Wanted: Memory conservative key-value store
I would really like to find a key value store that is memory conservative. What we currently have is like a souped up version of the dumbdbm standard library module, but it has a cache budget and as it loads in new values flushes older ones to make room. However, as the amount of data managed increases so does the amount of key metadata indicating whereabouts the values lie on disk. So now the next step is to either add some form of caching for key metadata, or find a suitable free open source solution.
Does anyone know of a suitable one that is not constrained by the GPL? It doesn't have to be Python, but Python bindings are a bonus.
Considering Sqlite
When thinking of low memory database solutions, Sqlite is one that comes to mind, and even better it comes as part of the Python distribution these days. And even betterer, there's a custom port for my uncommon platform of choice. And even.. bettererer it has an IO abstraction layer that allows it to work with custom IO solutions with minimal additional work. Additionally, reading the spiel makes it sound appealing memory-wise:
SQLite is a compact library. With all features enabled, the library size can be less than 300KiB, depending on compiler optimization settings. (Some compiler optimizations such as aggressive function inlining and loop unrolling can cause the object code to be much larger.) If optional features are omitted, the size of the SQLite library can be reduced below 180KiB. SQLite can also be made to run in minimal stack space (4KiB) and very little heap (100KiB), making SQLite a popular database engine choice on memory constrained gadgets such as cellphones, PDAs, and MP3 players. There is a tradeoff between memory usage and speed. SQLite generally runs faster the more memory you give it. Nevertheless, performance is usually quite good even in low-memory environments.But you know what? I am as yet unable to get it down to 180KiB no matter how many features I compile out of it using the handy SQLITE_OMIT... options. And not all options can be omitted if I want to use pysqlite, as it does not suit the maintainer to support them.
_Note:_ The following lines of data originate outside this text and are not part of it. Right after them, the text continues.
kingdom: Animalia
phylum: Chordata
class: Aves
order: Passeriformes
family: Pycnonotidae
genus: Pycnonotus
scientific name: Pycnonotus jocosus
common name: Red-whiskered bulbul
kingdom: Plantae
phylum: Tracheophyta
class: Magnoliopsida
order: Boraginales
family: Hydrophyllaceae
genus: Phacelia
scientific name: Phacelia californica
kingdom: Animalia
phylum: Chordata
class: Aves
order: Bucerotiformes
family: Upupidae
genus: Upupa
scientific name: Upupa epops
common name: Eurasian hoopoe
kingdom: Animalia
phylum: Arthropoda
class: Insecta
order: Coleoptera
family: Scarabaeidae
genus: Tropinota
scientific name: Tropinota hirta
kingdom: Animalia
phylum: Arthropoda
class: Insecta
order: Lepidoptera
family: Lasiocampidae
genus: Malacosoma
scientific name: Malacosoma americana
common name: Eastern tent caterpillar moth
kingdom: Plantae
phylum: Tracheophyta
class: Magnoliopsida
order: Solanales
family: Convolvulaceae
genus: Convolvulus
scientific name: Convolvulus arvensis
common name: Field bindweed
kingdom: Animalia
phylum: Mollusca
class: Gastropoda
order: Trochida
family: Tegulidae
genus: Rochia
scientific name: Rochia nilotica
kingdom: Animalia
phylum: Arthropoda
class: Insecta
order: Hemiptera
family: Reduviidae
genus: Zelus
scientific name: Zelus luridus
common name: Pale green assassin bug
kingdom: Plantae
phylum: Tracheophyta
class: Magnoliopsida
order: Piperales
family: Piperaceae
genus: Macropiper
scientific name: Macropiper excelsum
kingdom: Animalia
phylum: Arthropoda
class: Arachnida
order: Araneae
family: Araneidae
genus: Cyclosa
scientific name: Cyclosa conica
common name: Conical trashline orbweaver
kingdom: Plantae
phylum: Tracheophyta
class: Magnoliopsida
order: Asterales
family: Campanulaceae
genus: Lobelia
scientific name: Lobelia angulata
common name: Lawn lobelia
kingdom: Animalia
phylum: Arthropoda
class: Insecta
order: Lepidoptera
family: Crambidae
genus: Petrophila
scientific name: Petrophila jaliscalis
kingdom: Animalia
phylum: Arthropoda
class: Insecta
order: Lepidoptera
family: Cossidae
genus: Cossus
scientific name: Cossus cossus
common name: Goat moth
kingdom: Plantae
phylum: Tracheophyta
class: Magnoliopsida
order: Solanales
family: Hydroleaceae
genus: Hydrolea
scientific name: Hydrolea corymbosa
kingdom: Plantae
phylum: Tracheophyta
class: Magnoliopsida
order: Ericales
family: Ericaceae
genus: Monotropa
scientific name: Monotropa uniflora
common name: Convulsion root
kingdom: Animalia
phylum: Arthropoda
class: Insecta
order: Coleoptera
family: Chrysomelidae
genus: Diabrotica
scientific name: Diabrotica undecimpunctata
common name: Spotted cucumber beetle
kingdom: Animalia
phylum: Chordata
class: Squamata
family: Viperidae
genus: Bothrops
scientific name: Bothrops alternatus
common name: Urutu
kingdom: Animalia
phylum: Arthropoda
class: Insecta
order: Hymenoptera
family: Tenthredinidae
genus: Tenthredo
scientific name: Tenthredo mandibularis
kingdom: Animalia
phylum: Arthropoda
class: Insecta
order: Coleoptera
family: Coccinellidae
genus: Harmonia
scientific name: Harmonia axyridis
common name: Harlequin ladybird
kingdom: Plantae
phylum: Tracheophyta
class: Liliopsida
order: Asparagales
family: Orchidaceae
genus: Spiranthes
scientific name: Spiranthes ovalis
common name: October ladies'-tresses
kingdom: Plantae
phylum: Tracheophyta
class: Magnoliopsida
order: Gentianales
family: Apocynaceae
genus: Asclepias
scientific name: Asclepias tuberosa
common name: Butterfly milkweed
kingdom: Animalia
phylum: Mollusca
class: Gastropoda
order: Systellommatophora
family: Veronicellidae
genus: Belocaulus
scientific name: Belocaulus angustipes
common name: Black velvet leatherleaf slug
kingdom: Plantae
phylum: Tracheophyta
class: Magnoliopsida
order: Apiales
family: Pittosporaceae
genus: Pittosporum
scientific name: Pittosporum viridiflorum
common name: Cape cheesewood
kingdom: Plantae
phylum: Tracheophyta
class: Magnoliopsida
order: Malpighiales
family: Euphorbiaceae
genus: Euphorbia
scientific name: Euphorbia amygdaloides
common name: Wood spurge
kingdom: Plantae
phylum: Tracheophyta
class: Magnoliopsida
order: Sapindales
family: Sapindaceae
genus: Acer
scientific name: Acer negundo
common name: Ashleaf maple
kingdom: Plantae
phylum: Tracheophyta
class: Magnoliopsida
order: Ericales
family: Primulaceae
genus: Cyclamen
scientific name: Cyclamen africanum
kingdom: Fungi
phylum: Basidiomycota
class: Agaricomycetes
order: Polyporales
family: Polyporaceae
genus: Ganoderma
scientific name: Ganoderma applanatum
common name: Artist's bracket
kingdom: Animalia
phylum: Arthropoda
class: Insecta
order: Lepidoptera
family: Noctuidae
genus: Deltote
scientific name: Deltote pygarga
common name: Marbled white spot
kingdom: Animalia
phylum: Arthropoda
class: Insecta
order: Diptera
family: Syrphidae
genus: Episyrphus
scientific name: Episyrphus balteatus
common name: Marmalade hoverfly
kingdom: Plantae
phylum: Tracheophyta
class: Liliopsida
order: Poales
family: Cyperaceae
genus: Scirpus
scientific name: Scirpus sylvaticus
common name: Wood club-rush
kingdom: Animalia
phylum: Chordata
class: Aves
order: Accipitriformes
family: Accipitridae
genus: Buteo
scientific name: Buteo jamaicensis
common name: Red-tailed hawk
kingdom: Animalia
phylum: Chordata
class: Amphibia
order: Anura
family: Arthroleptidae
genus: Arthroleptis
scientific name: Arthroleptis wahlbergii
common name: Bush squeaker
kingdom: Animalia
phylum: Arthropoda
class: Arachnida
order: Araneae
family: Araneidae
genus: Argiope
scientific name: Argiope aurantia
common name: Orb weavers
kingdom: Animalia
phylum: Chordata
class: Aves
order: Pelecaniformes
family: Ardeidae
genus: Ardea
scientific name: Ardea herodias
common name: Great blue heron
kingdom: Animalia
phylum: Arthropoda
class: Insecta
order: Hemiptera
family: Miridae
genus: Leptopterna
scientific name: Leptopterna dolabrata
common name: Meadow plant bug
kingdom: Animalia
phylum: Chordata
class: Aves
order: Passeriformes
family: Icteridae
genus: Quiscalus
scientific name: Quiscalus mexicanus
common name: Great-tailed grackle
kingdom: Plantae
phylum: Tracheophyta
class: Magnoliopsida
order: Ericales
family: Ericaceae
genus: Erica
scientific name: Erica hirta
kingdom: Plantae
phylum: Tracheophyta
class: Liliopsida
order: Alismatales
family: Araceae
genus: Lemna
Here's a clipped table of the code sizes for various cross-compilations:
Overall | libsqlite3.a | libpysqlite3.a | Description | |
1 | | 0 | 0 | Without sqlite |
2 | 487536 | 425060 | 49860 | Sqlite with optimise for size |
3 | 365212 | 308730 | 46740 | Sqlite with optimise for size + code omissions |
4 | 536608 | 472290 | 50560 | Sqlite with full optimise |
5 | 402492 | 344440 | 47430 | Sqlite with full optimise + code omissions |
In the Windows Python 2.7 installation _sqlite3.pyd is 48KB and sqlite3.dll is 417 KB. So the sizes above, are still comparatively above that expecting both to be done with no omissions and full optimisation. But more or less close enough.
Considering home grown
Any third party solution would need to be adapted to deal with the custom IO needs, unless it was written in pure Python. At this point, the simplest solution is just to extend what I already have.
Edit: Just a note, the key desired feature is memory management. It should be possible to put hard constraints on the amount of memory it uses, both for the cached records read from disk, and for the lookup information that maps keys to location of records on disk. Most key value stores I have looked at either claim to keep all keys in memory as a feature, or just keep them all in memory because it is the simple thing to do.